§ Provided data
((

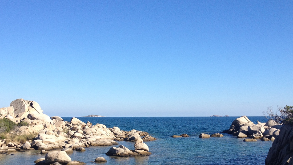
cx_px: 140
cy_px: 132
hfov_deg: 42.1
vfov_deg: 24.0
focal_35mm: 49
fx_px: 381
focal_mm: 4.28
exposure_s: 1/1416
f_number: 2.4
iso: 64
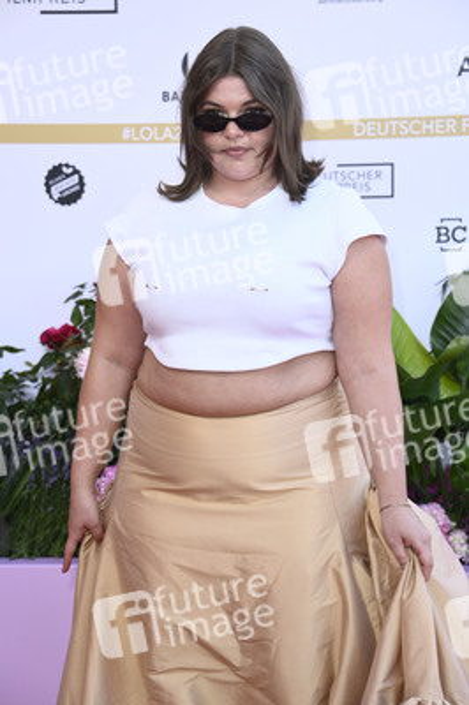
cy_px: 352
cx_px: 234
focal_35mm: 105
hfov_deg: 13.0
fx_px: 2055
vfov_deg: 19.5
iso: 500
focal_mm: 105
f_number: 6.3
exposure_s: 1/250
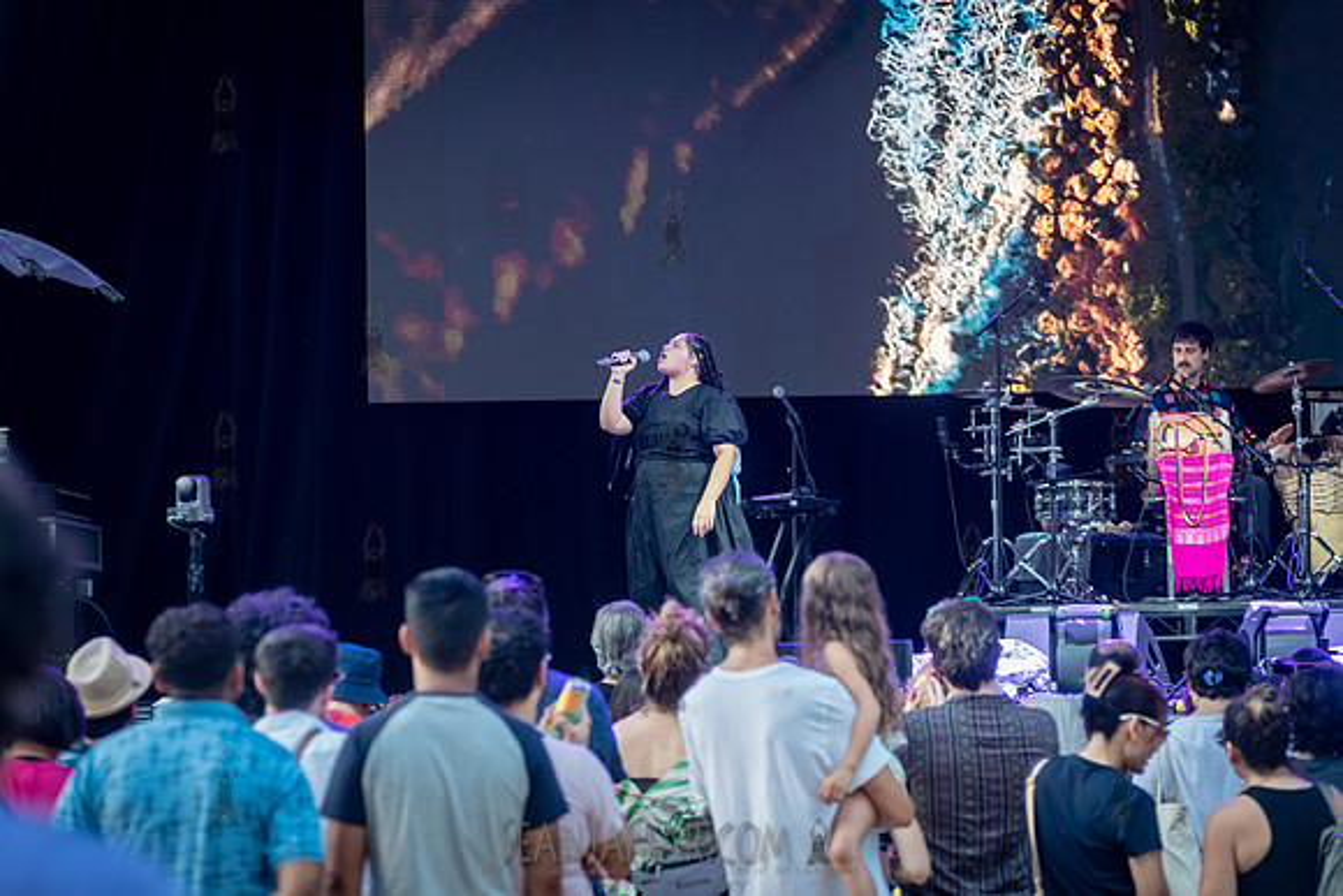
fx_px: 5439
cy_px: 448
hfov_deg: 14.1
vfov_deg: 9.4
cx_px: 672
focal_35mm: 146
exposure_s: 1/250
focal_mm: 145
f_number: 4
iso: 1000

))

§ Job item
After locating the line that contains "vfov_deg: 9.4", output it and the remaining lines of the material above, exactly as they read.

§ Solution for this problem
vfov_deg: 9.4
cx_px: 672
focal_35mm: 146
exposure_s: 1/250
focal_mm: 145
f_number: 4
iso: 1000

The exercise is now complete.